因みに日本書紀には吾彦一族のだれ某が朝鮮から「倶知」と言う名の鳥を捕まえ天皇に献上した事が書かれており、その倶知は訓練すれば他の鳥を捕まえる、つまり「鷹」であり、後にその鷹を訓練する人たちの集団がいた場所が今の長居公園東側にある鷹合町となったそうだ(その話はまた今度‥)。

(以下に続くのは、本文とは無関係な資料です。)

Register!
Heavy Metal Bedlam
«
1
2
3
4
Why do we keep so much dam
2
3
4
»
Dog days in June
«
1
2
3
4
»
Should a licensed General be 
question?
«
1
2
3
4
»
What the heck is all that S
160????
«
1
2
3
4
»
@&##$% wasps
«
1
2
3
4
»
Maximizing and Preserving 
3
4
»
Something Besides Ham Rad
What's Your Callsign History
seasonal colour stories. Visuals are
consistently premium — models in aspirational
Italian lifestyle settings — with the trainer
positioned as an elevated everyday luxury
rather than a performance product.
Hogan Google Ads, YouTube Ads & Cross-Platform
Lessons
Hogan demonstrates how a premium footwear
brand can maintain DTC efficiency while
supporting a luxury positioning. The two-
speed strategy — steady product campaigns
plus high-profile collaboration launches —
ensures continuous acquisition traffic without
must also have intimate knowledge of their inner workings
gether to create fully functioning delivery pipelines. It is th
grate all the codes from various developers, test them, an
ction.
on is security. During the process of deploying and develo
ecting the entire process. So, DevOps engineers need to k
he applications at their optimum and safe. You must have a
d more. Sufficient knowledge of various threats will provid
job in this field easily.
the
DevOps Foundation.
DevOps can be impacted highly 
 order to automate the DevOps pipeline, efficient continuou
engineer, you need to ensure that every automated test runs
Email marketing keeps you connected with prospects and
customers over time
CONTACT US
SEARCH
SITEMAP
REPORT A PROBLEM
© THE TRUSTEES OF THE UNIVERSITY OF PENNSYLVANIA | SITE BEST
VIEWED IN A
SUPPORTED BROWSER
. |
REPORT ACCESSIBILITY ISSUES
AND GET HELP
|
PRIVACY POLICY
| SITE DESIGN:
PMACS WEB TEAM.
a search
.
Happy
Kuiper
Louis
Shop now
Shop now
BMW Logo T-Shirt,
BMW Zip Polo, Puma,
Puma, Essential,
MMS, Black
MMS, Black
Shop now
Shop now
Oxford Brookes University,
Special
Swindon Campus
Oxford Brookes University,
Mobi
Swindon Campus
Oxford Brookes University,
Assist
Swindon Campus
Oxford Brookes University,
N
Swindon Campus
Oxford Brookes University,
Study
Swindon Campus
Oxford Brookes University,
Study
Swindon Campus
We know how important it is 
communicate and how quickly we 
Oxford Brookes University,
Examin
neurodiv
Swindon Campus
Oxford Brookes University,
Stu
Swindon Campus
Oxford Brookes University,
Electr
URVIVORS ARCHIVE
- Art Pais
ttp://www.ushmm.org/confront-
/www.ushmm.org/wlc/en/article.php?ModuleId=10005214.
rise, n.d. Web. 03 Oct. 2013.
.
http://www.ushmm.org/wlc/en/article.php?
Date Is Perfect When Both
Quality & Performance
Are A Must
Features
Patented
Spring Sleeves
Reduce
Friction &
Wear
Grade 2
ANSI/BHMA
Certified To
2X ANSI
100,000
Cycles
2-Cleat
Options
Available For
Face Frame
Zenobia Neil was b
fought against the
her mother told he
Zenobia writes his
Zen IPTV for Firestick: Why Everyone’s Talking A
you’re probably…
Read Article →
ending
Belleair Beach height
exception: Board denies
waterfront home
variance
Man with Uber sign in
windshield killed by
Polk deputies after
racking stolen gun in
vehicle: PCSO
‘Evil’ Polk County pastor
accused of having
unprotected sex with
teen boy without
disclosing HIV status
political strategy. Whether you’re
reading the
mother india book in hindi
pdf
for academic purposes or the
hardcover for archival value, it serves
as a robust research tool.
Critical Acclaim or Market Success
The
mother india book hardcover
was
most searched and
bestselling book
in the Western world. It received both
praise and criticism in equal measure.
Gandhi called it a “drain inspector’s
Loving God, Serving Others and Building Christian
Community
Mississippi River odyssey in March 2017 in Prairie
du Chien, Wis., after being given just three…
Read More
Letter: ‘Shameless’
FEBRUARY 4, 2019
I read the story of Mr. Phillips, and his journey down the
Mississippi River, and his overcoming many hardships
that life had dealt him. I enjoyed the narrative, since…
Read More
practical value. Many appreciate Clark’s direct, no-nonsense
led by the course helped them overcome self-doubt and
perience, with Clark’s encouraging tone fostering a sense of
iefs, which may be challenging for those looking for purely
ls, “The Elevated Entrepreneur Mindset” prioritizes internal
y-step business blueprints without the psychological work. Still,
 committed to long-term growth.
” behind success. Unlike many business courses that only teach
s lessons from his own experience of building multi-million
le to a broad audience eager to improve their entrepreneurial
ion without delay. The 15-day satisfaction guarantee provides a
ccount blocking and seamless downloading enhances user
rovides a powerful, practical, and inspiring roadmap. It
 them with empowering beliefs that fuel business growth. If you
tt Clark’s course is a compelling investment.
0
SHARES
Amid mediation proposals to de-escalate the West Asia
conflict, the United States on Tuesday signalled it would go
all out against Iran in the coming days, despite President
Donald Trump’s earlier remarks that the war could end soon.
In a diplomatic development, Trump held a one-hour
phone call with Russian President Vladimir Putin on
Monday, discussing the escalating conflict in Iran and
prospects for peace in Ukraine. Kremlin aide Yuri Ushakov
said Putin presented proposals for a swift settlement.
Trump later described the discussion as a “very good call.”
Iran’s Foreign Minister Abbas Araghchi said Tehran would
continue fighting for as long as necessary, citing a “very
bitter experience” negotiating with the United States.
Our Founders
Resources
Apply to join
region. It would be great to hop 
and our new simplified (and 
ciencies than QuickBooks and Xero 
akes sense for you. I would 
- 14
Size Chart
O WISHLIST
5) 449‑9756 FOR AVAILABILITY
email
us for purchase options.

とにもかくにも神社は実に1800年と言う歴史をこの地に刻んでいる。日本書紀や古事記にも登場する由緒正しき神社である事をつい最近まで知らなかった。あびこ観音さんも古いがそれは1400年前。その400年も前に建てられた神社である。
ひっそり1800年
本当にひっそりとしている。隣は府立高校、方や駐車場と民家。日本書紀や古事記にその名を刻み、住吉大社を越える歴史を持っているとは思えない程地味だ。でも、この寂れ方が何とも良い。杜と言える程ではないが、これまた樹齢500年を超える楠の巨木があり静かにたたずんでいた。
春には桜
桜の樹が植えられている。春には綺麗な花を咲かせるだろうから、また是非こなければならない。
新たな歴史?
境内掘ったらダイオキシンではやっぱりまずいよね。そんな歴史は飾りたくない!の看板である。
ヨサミ池跡
10万坪に及ぶ古代大阪で一番大きな池であったヨサミ池跡。依羅、依網、‥とにかく漢字があったか無かったか後で当て字をしていたのか何でも「夜露死苦」状態。1704年の現大和川付け替え工事で池が分断されるまで地域の水利を守っていたが、経済的価値がこれにより著しく低下し、一部では共同用水としての権利放棄などがあった模様である。
*以上は住吉区役所のHP、阪南高校地理学先生のHP、依羅小学校OBのHPを参考にさせて頂きました。